Waste Management (NYSE: WM) just received a big endorsement from HSBC Securities, upgrading the stock from Hold to Buy and raising their price target to $265. This shift isn’t just about WM being a defensive play — it’s about the company proving it can thrive even in challenging conditions.

HSBC pointed out that WM has shown impressive pricing power, passing higher costs onto customers without hurting volumes. This ability highlights their market dominance and operational strength, which are increasingly important as economic uncertainty lingers. WM’s recent earnings also beat expectations, with stronger revenue growth and margin expansion, showing that management’s strategy to control costs and enhance their recycling operations is paying off.

On top of these performance drivers, Waste Management’s guidance suggests continued momentum.
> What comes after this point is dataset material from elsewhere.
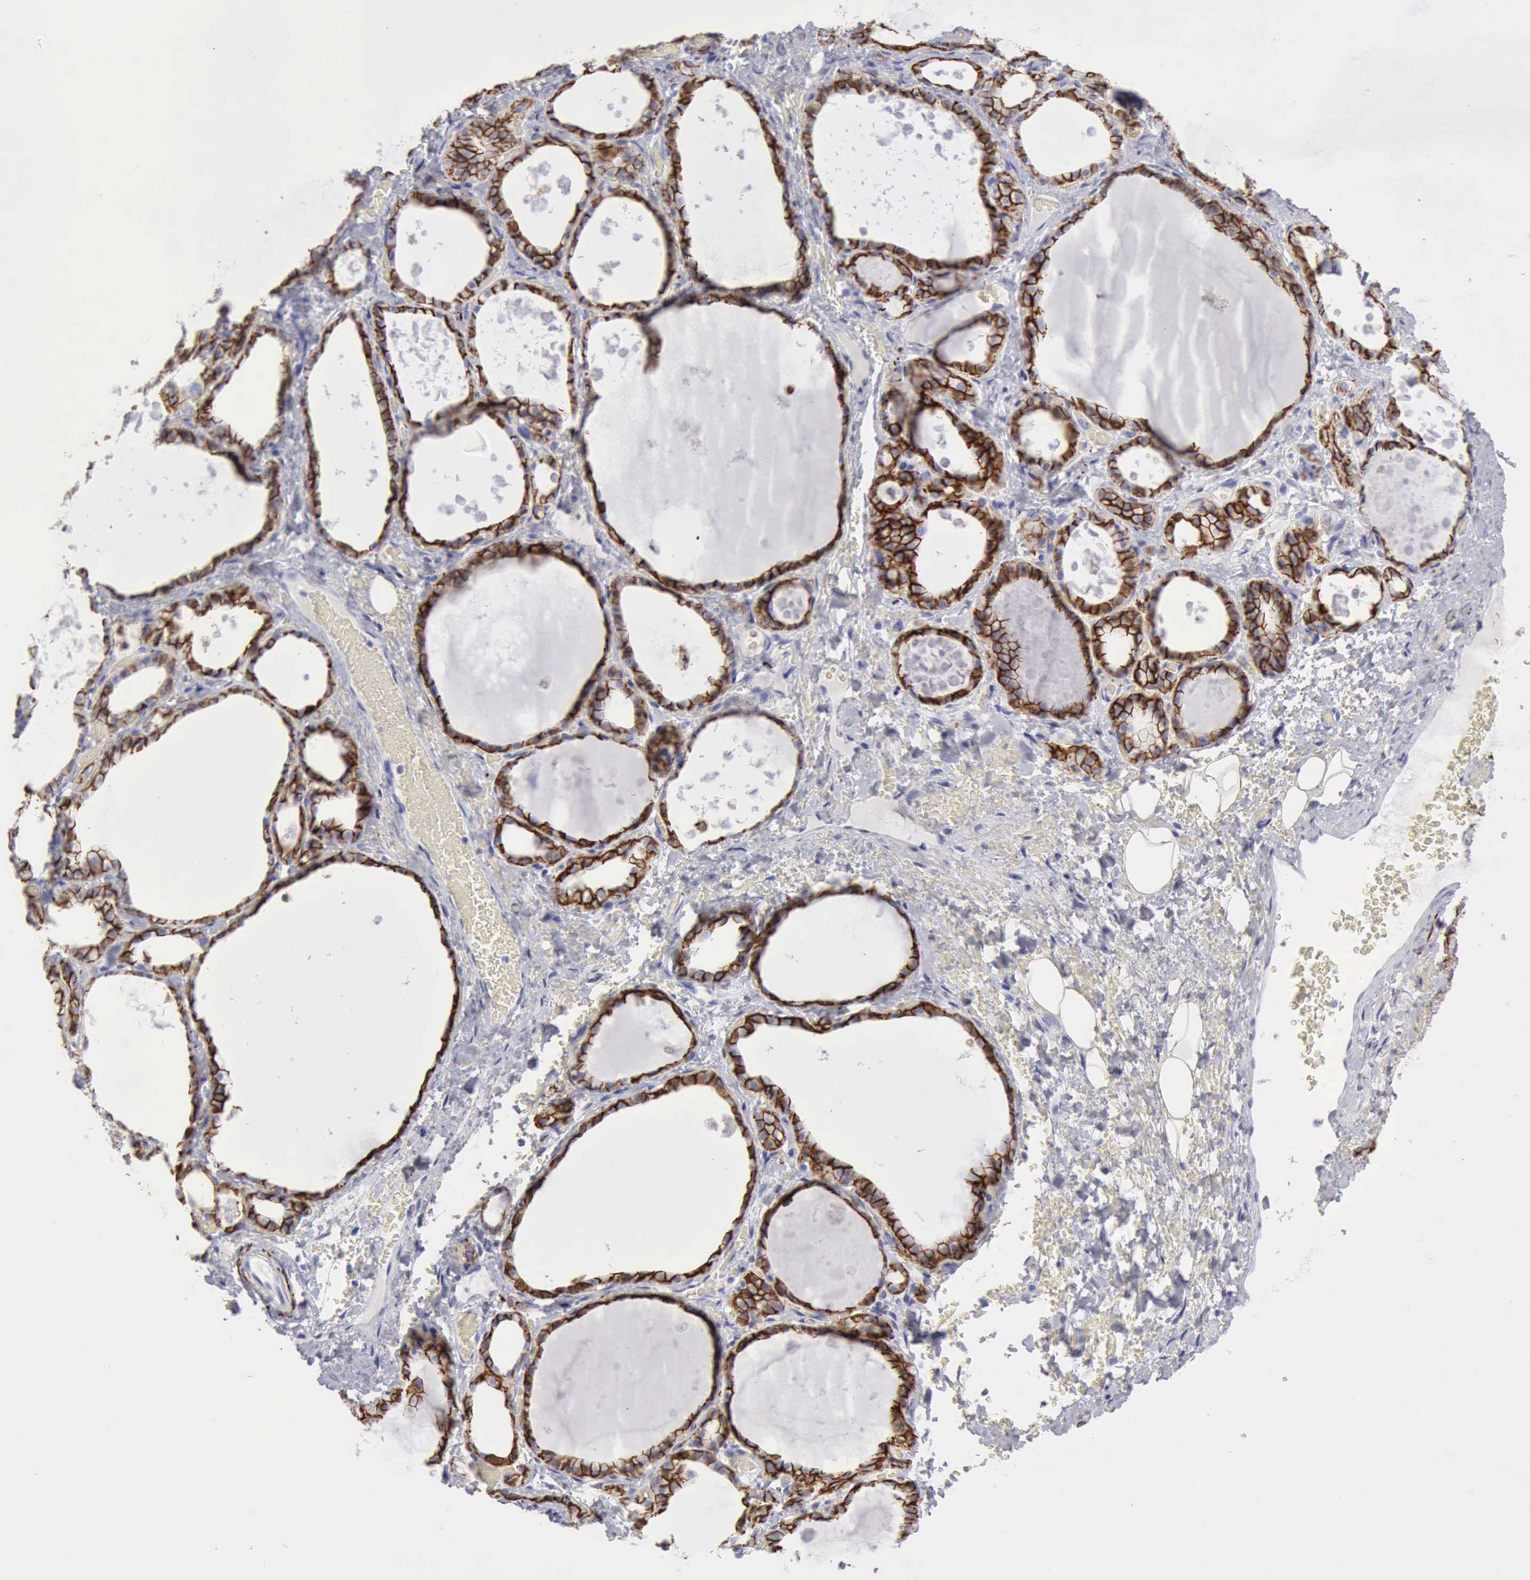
{"staining": {"intensity": "strong", "quantity": ">75%", "location": "cytoplasmic/membranous"}, "tissue": "thyroid gland", "cell_type": "Glandular cells", "image_type": "normal", "snomed": [{"axis": "morphology", "description": "Normal tissue, NOS"}, {"axis": "topography", "description": "Thyroid gland"}], "caption": "A brown stain shows strong cytoplasmic/membranous positivity of a protein in glandular cells of benign human thyroid gland. Immunohistochemistry stains the protein in brown and the nuclei are stained blue.", "gene": "NCAM1", "patient": {"sex": "male", "age": 61}}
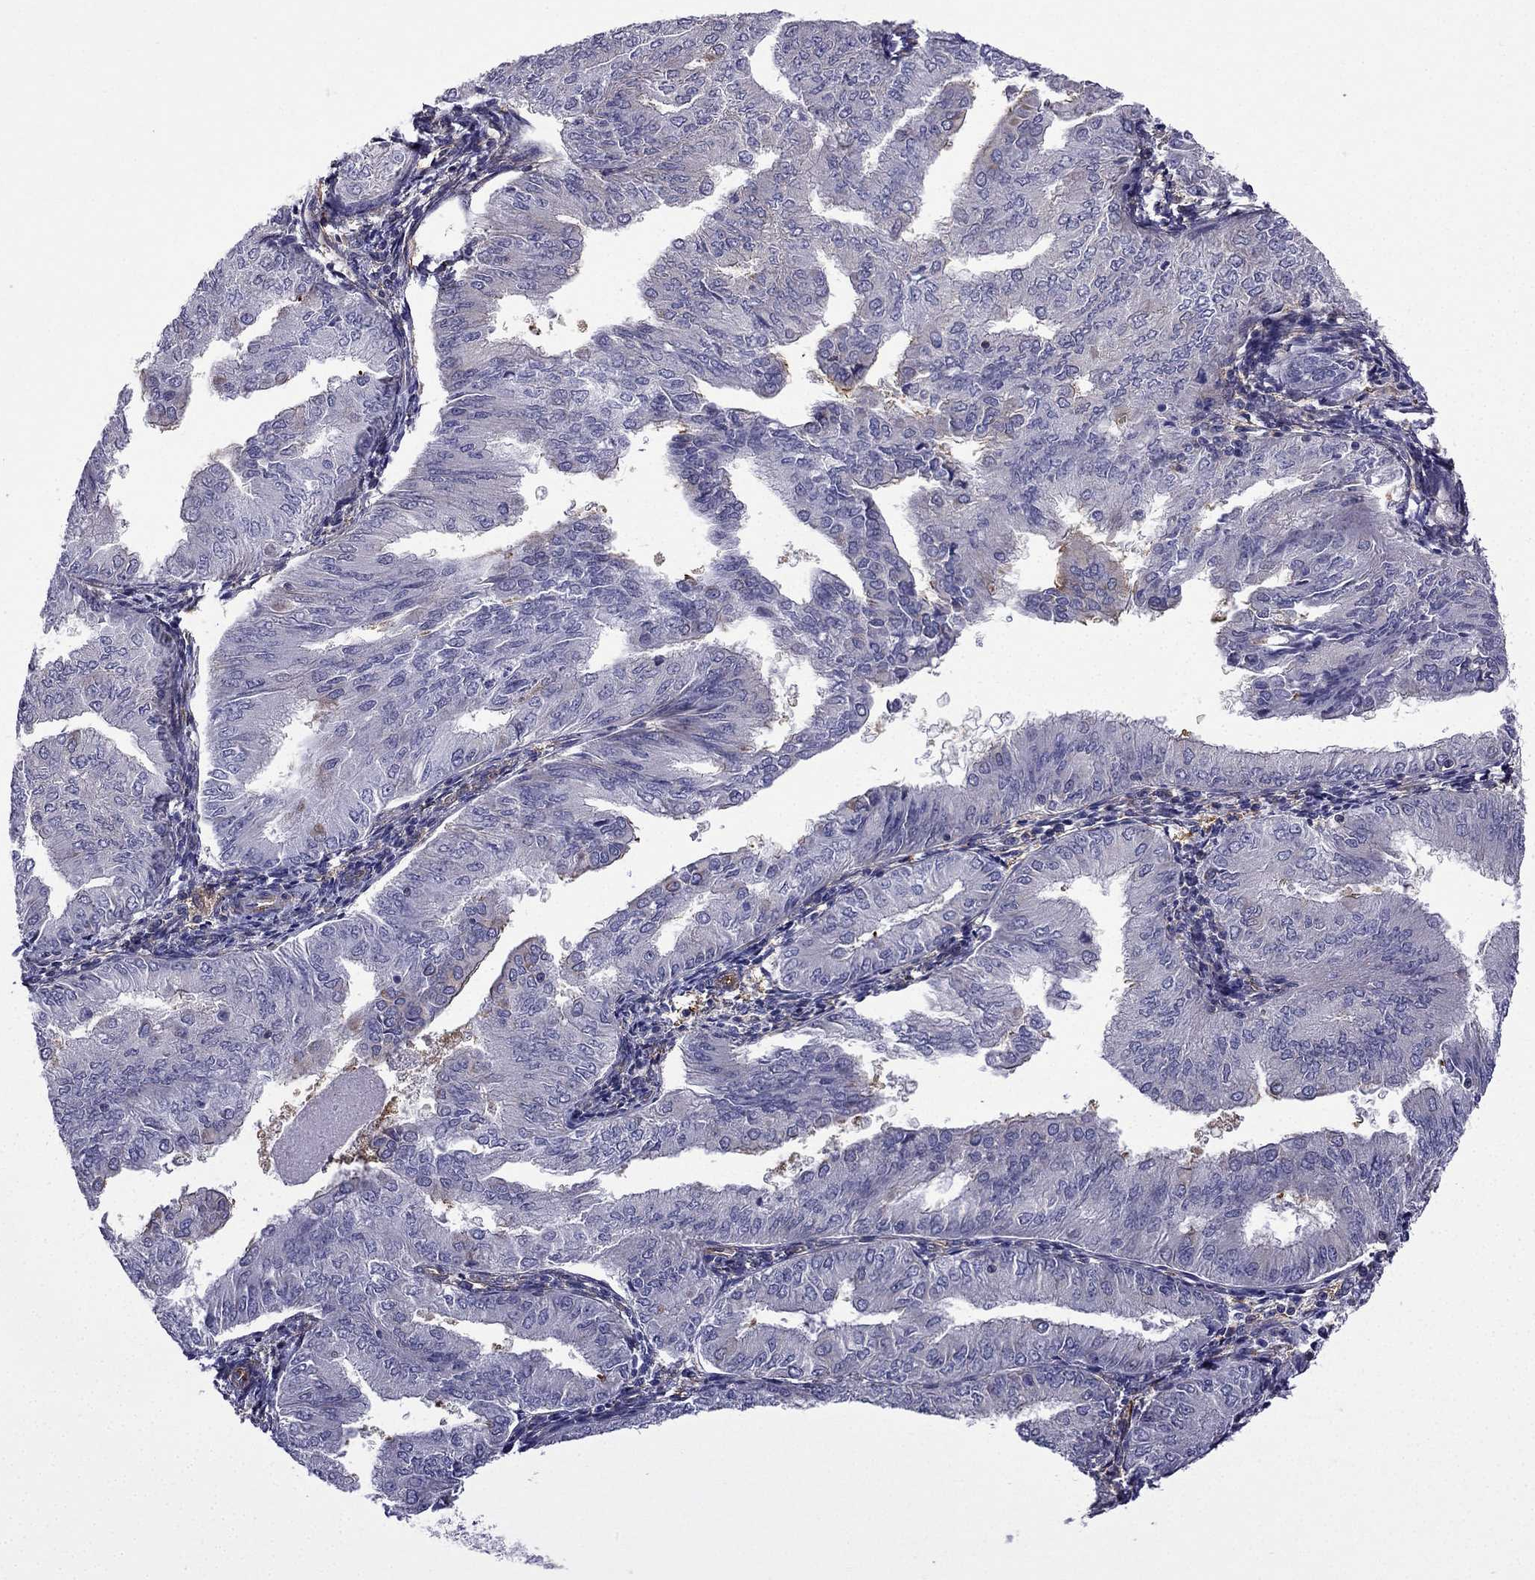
{"staining": {"intensity": "negative", "quantity": "none", "location": "none"}, "tissue": "endometrial cancer", "cell_type": "Tumor cells", "image_type": "cancer", "snomed": [{"axis": "morphology", "description": "Adenocarcinoma, NOS"}, {"axis": "topography", "description": "Endometrium"}], "caption": "Adenocarcinoma (endometrial) stained for a protein using IHC exhibits no positivity tumor cells.", "gene": "MAP4", "patient": {"sex": "female", "age": 53}}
Strong demand in their core solid waste business and disciplined cost initiatives position the company to outperform peers well into the next year.

📈 Dividend Fundamentals: A Quiet Powerhouse

➔ Current dividend yield is around 1.5%, offering steady, reliable income.
➔ Waste Management has increased its dividend for 20 consecutive years, reflecting deep financial strength.
➔ The payout ratio remains comfortably under 60%, leaving room for continued dividend growth.
➔ WM’s cash flow generation supports future hikes without straining the balance sheet, making it a strong pick for income-focused investors.